A la fin de juin dernier, sous un chapiteau, au festival de Roskilde, dehors il pleuvait, sous la toile on s'enfonçait dans la boue jusqu'aux chevilles. Elvis Costello est arrivé sur scène et s'est laissé aller à un accès de sentimentalité : " Nous allons jouer très longtemps pour vous garder de la pluie. " Et le groupe a attaqué Accidents Will Happen, extrait de Armed Forces, 1979.
Il y a douze ans, Elvis Costello et les Attractions ont failli devenir des stars. Bruce Thomas, le bassiste du groupe aujourd'hui dissous, a écrit un petit livre (The Big Wheel) sur cette expérience. Il raconte le dérèglement des vies qu'apporte la notoriété, les dérives contradictoires qui ne s'arrêtent que le temps de jouer de la musique ensemble.
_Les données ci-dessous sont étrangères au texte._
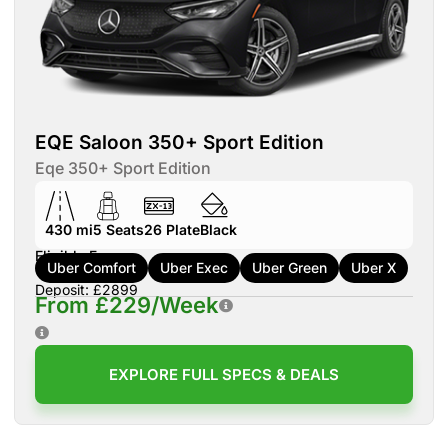
EQE Saloon 350+ Sport Edition
Eqe 350+ Sport Edition
430 mi
5
Seats
26
Plate
Black
Eligible For:
Uber Comfort
Uber Exec
Uber Green
Uber X
Deposit: £2899
From £229/Week
EXPLORE FULL SPECS & DEALS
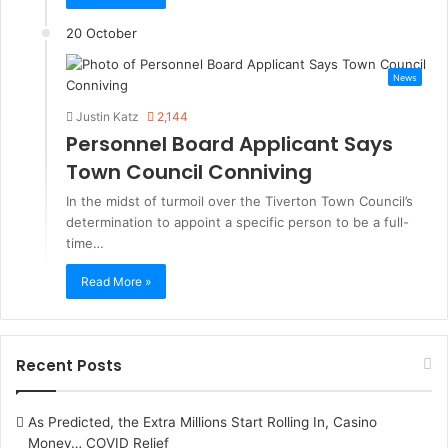
20 October
News
Justin Katz
2,144
Personnel Board Applicant Says
Town Council Conniving
In the midst of turmoil over the Tiverton Town Council’s
determination to appoint a specific person to be a full-
time…
Read More »
Recent Posts
As Predicted, the Extra Millions Start Rolling In, Casino
Money… COVID Relief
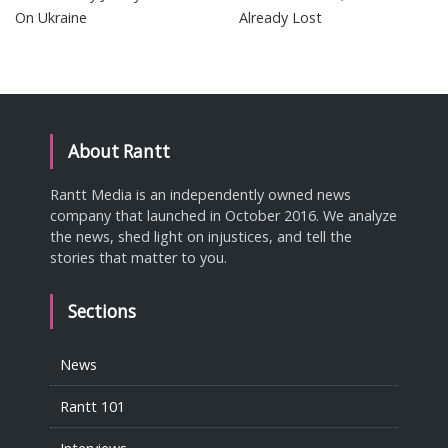
On Ukraine
Already Lost
About Rantt
Rantt Media is an independently owned news
company that launched in October 2016. We analyze
the news, shed light on injustices, and tell the
stories that matter to you.
Sections
News
Rantt 101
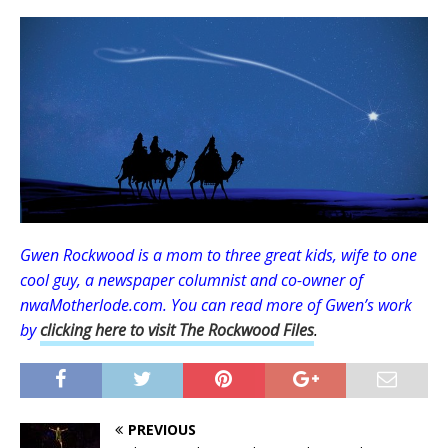
Gwen Rockwood is a mom to three great kids, wife to one
cool guy, a newspaper columnist and
co-owner of
nwaMotherlode.com
.
You can read more of Gwen’s work
by
clicking here to visit The Rockwood Files
.
PREVIOUS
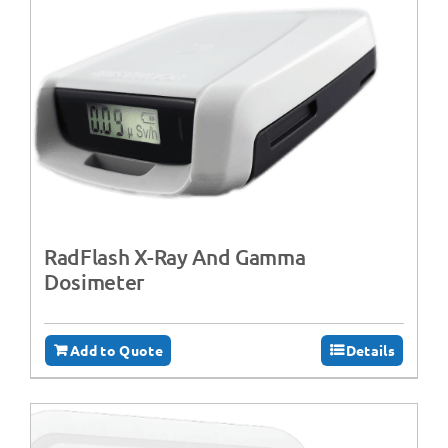
RadFlash X-Ray And Gamma
Dosimeter
Add to Quote
Details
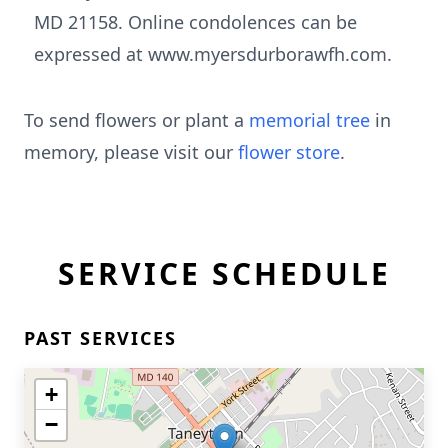
MD 21158. Online condolences can be
expressed at www.myersdurborawfh.com.
To send flowers or plant a
memorial tree
in
memory, please visit our
flower store
.
SERVICE SCHEDULE
PAST SERVICES
+
−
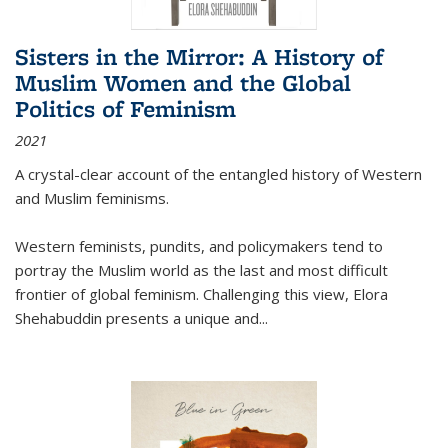
Sisters in the Mirror: A History of
Muslim Women and the Global
Politics of Feminism
2021
A crystal-clear account of the entangled history of Western
and Muslim feminisms.
Western feminists, pundits, and policymakers tend to
portray the Muslim world as the last and most difficult
frontier of global feminism. Challenging this view, Elora
Shehabuddin presents a unique and
...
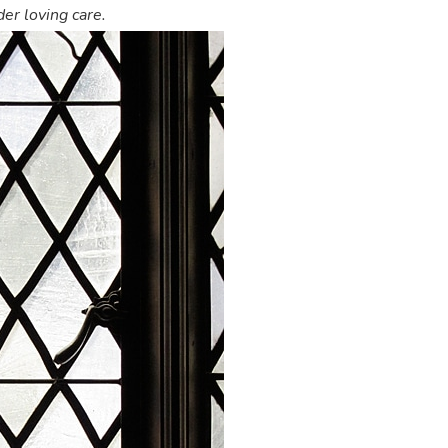
er loving care.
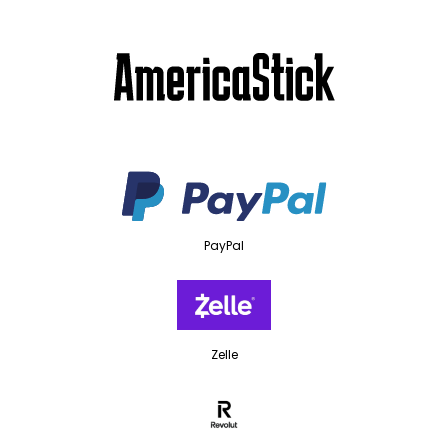
PayPal
Zelle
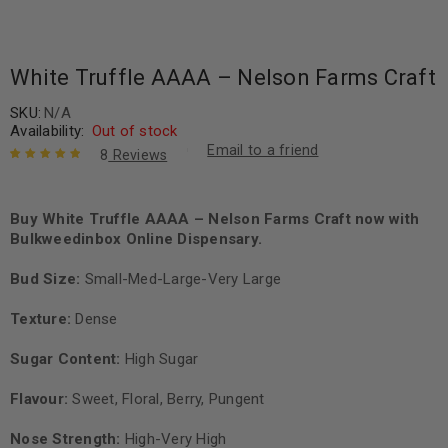
White Truffle AAAA – Nelson Farms Craft
SKU:
N/A
Availability:
Out of stock
Email to a friend
8
Reviews
Rated
8
5.00
out
of 5 based
on
Buy White Truffle AAAA – Nelson Farms Craft now with
customer
ratings
Bulkweedinbox Online Dispensary.
Bud Size:
Small-Med-Large-Very Large
Texture:
Dense
Sugar Content:
High Sugar
Flavour:
Sweet, Floral, Berry, Pungent
Nose Strength:
High-Very High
Pour échapper à la spirale ascendante, Elvis Costello a multiplié les provocations médiatiques, ce qui ne suffit pas pour échapper au vedettariat, et a continué à tracer son chemin tout seul, sans souci des règles du métier ni des désirs de son public, ce qui a largement suffi.
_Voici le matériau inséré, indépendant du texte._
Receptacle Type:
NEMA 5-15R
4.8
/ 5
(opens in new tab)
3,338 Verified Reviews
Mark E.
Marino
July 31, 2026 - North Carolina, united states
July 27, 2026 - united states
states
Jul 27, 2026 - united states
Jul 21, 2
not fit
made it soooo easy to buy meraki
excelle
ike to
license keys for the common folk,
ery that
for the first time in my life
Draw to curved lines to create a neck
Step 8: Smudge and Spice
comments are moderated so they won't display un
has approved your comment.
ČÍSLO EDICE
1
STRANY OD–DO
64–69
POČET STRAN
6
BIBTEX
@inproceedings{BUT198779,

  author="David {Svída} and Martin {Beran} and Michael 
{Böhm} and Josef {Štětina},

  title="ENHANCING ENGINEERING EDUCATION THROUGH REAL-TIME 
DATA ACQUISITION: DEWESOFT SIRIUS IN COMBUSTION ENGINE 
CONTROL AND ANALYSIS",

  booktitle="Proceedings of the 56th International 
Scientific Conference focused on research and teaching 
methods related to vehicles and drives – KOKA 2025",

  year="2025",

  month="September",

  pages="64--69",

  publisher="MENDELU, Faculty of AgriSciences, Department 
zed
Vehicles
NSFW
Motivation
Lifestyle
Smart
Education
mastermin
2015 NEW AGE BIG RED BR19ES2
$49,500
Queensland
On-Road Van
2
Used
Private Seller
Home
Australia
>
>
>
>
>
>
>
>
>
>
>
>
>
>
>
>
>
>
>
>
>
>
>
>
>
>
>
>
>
Aujourd'hui, Elvis Costello ressemble tout à la fois à un socialiste révolutionnaire de gauche (les longs cheveux luisants coiffés en arrière, la barbe rougeoyante et pas taillée, les lunettes cerclées d'acier), à un poète beat en fin de tour des Etats-Unis (la grosse veste chinée, le regard allumé sans autre passion que celle de voir), et à Elvis Costello (la voix, la musique). Il fait partie des meubles de la scène rock.
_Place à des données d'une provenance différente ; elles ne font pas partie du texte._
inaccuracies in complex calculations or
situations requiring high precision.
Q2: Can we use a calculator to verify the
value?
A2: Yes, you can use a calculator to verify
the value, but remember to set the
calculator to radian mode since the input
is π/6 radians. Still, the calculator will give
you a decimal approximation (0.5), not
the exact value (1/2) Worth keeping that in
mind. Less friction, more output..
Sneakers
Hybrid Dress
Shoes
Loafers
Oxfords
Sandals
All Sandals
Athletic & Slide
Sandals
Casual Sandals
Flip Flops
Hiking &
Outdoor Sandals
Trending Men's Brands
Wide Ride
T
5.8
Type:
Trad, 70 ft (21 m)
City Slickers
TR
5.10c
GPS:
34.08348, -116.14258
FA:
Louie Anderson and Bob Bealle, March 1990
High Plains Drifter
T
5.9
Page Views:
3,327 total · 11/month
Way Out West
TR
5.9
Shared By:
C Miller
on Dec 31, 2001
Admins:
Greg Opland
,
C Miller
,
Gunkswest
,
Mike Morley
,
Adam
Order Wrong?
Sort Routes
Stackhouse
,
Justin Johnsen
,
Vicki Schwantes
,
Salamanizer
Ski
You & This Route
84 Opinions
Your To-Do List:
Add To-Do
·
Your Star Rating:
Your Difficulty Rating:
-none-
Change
En Grande-Bretagne, aux États-Unis, chaque fois qu'un disque sort, il se classe au milieu de la liste des meilleures ventes dès la première semaine, puis il redescend lentement jusqu'à disparaître des charts. C'est la manifestation de la fidélité d'un public. A New-York, Costello remplit le Madison Square Garden. C'est aussi la preuve d'une impossibilité : celle d'étendre ce public au-delà des frontières définies il y a douze ans. Dans les quelques interviews qu'il accorde quand il publie un album (le dernier en date, Mighty Like A Rose, est sorti au début de l'année), Costello assure qu'il lui suffit de pouvoir continuer son métier d'auteur et de musicien.